Supplied data

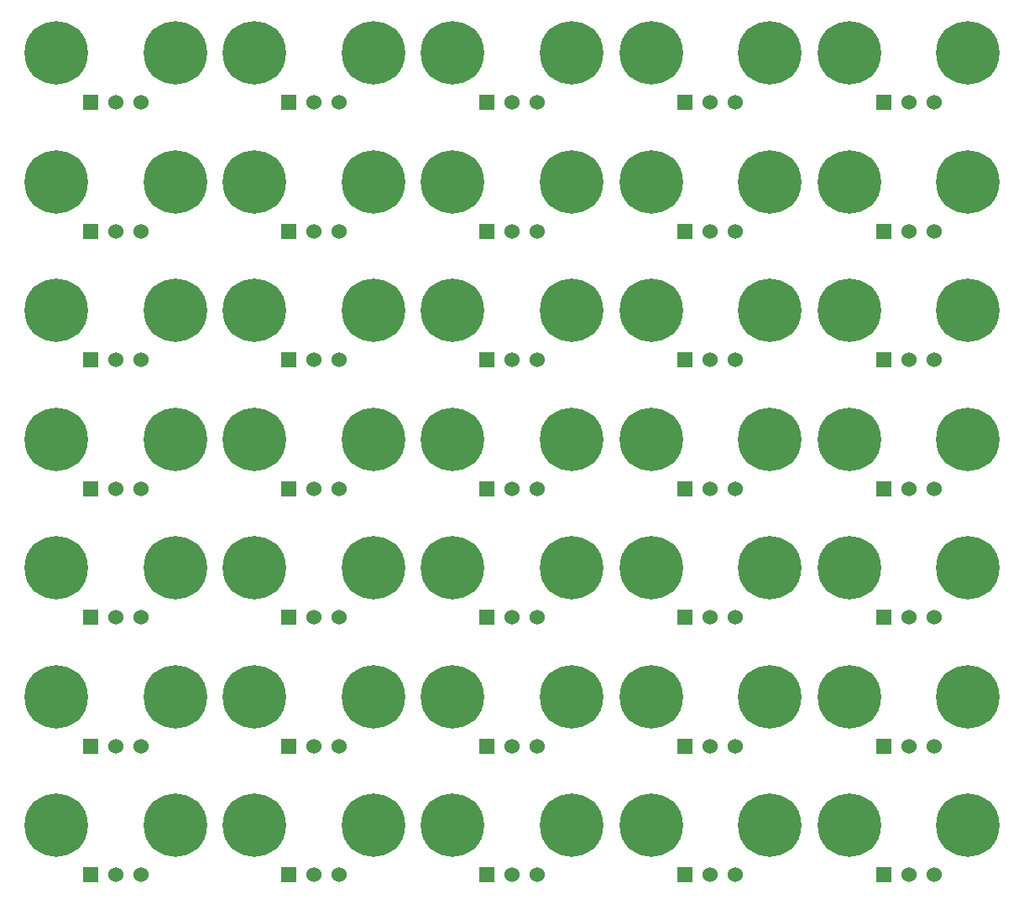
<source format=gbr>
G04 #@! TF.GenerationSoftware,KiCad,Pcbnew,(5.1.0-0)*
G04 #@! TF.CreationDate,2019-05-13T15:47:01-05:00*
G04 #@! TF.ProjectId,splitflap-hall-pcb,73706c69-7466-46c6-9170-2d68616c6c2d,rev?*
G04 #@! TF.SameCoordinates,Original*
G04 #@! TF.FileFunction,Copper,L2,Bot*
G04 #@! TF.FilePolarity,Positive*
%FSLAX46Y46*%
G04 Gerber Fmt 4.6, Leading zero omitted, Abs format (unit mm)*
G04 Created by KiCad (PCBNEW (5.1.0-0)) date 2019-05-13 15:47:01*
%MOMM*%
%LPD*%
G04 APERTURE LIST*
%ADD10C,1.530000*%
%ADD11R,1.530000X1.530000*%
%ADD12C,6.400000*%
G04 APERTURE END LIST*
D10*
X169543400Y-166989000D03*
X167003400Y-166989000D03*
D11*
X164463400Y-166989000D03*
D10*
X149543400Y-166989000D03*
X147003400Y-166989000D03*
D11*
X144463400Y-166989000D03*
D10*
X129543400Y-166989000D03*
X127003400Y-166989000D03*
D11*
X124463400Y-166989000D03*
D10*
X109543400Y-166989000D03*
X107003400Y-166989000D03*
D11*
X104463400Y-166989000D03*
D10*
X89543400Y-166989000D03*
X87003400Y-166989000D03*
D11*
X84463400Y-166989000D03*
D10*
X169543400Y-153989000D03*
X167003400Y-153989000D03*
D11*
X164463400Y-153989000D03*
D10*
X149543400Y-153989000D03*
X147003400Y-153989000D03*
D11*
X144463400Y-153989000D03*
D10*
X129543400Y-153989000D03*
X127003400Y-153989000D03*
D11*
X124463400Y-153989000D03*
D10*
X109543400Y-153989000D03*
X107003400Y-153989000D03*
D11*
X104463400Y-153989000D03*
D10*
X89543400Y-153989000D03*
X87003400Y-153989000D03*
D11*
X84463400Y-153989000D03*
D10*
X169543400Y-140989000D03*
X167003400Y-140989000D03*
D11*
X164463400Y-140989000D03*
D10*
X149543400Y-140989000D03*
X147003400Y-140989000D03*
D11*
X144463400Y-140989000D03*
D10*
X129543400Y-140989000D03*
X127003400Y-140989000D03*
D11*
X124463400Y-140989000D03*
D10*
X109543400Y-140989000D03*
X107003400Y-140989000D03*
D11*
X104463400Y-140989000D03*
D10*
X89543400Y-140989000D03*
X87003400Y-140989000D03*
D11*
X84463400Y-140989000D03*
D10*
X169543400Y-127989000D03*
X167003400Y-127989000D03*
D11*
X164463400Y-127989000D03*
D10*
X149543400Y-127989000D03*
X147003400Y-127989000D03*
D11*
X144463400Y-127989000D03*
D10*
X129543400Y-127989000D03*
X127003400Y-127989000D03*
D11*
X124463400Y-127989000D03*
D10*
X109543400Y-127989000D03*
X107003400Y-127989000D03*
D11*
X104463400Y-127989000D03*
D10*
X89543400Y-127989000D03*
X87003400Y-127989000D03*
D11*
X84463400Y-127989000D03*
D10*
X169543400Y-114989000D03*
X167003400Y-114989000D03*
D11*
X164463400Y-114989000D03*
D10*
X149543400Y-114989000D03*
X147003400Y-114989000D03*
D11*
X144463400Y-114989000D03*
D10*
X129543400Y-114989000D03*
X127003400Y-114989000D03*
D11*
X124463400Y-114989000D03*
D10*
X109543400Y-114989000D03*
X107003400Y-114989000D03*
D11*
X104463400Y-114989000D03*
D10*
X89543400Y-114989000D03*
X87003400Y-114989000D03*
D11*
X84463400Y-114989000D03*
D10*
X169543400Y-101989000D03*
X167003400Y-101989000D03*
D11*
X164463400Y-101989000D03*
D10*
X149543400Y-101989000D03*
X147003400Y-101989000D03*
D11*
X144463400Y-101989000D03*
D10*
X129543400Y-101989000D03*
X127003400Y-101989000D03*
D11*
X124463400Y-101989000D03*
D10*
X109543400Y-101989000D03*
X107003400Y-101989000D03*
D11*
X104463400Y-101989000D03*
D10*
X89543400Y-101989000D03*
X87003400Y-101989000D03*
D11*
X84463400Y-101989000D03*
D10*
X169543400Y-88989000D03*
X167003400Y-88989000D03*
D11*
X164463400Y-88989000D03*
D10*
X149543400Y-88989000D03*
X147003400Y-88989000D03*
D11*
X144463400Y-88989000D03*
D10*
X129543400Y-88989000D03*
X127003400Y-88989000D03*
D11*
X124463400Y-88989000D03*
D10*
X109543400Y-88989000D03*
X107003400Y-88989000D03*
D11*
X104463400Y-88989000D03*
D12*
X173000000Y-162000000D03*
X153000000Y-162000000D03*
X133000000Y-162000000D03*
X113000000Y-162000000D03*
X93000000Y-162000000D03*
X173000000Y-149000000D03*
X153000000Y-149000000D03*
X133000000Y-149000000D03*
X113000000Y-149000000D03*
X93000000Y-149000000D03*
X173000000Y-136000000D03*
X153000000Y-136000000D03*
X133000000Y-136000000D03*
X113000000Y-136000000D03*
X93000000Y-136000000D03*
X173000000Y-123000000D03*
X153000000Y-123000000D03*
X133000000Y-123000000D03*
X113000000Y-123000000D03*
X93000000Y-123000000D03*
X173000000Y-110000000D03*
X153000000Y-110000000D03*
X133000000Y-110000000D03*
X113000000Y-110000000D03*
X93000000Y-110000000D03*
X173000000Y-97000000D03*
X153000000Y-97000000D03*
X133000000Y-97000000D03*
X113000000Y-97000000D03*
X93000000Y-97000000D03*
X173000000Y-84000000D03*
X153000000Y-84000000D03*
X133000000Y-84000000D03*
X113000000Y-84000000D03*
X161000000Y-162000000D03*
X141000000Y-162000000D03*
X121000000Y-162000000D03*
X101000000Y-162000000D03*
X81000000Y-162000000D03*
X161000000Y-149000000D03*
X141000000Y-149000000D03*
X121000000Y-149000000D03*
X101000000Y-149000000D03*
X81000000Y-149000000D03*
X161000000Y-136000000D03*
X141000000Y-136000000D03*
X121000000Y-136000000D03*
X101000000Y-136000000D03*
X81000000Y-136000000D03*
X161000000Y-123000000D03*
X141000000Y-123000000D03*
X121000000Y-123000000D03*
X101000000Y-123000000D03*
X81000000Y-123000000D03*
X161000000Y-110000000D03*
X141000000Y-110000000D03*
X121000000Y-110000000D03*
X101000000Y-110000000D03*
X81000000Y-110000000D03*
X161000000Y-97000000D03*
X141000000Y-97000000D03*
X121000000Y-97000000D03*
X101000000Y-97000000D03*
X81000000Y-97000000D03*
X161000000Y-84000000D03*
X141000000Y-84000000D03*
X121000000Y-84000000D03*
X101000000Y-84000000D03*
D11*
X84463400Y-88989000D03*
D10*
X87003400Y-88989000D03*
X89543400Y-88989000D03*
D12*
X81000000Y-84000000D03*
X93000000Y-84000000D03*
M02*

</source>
---
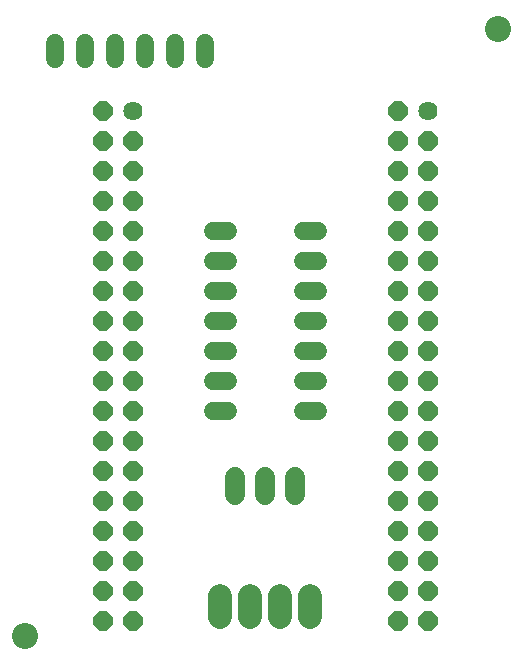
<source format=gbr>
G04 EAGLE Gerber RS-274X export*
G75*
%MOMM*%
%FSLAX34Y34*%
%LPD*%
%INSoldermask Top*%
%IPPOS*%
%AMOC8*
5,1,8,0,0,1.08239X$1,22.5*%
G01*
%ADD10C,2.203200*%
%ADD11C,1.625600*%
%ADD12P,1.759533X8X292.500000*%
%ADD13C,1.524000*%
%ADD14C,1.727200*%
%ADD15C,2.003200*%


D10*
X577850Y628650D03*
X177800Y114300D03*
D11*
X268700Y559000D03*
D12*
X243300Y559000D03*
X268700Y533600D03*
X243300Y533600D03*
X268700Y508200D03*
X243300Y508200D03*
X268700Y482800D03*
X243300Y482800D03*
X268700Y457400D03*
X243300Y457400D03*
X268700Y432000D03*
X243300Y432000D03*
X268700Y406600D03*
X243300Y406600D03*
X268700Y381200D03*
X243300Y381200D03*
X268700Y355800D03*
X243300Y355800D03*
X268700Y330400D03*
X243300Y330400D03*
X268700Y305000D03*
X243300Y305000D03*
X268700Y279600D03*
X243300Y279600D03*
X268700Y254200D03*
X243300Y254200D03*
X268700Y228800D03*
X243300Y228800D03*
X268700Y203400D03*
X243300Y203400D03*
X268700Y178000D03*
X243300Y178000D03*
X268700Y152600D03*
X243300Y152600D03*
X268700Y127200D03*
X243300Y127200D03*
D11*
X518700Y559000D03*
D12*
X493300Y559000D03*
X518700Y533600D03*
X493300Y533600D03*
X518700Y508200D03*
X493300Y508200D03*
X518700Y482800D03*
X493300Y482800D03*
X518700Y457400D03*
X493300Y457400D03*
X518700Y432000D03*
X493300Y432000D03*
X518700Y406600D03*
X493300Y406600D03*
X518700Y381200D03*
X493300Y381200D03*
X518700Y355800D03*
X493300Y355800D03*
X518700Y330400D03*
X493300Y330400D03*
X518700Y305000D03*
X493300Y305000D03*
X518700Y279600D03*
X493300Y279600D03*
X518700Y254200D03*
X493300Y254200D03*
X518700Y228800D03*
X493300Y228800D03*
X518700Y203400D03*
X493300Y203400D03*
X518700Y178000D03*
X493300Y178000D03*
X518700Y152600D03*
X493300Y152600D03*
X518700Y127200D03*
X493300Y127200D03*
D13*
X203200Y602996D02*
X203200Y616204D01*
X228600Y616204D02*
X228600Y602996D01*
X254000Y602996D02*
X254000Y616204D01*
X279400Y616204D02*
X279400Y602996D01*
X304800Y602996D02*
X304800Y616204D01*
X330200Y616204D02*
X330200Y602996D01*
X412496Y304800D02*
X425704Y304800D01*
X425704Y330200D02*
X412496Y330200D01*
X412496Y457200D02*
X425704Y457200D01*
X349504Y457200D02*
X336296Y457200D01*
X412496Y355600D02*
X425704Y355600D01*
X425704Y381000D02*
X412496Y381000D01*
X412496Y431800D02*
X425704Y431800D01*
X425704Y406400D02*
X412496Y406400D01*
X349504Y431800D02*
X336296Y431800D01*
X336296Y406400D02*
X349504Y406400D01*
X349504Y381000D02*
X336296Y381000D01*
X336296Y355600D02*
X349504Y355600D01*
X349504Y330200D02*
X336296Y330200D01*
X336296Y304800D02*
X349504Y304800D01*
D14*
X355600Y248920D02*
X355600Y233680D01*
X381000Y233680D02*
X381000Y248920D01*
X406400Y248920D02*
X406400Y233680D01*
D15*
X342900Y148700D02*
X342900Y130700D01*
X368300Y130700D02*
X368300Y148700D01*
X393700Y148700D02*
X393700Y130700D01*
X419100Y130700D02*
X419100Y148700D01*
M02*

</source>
* * *
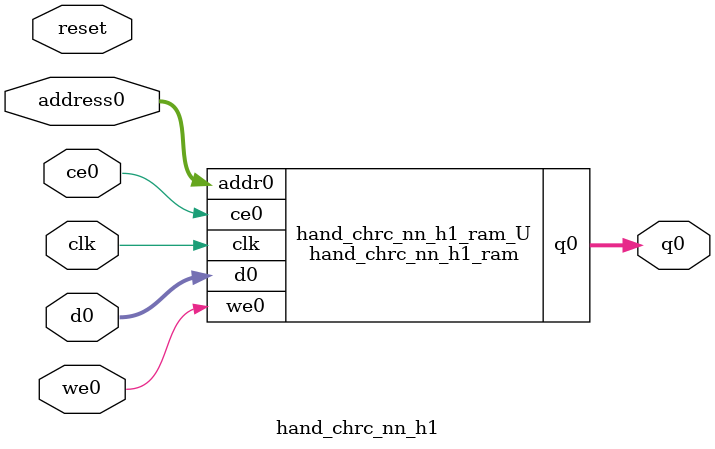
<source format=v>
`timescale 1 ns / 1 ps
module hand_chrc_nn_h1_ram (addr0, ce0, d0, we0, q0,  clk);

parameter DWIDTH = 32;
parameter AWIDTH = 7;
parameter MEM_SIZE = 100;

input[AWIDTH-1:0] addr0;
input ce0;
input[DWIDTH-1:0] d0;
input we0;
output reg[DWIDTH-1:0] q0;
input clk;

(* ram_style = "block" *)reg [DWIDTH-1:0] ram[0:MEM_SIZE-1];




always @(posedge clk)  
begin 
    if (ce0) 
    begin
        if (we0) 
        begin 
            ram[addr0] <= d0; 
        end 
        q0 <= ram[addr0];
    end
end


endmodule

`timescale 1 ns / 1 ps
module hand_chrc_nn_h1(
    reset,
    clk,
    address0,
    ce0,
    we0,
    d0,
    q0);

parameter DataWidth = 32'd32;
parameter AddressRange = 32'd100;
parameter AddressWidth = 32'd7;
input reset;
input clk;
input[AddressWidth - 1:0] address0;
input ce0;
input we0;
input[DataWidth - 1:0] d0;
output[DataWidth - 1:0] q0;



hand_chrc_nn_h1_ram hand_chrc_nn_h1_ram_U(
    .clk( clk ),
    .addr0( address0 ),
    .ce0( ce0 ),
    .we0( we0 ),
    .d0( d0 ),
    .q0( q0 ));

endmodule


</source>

Directions for this task
What lines in the entries contain "KiCad"? Report each one by copying it.

Reply to the task
G04 #@! TF.GenerationSoftware,KiCad,Pcbnew,(5.1.0-0)*
G04 Created by KiCad (PCBNEW (5.1.0-0)) date 2019-05-13 15:47:01*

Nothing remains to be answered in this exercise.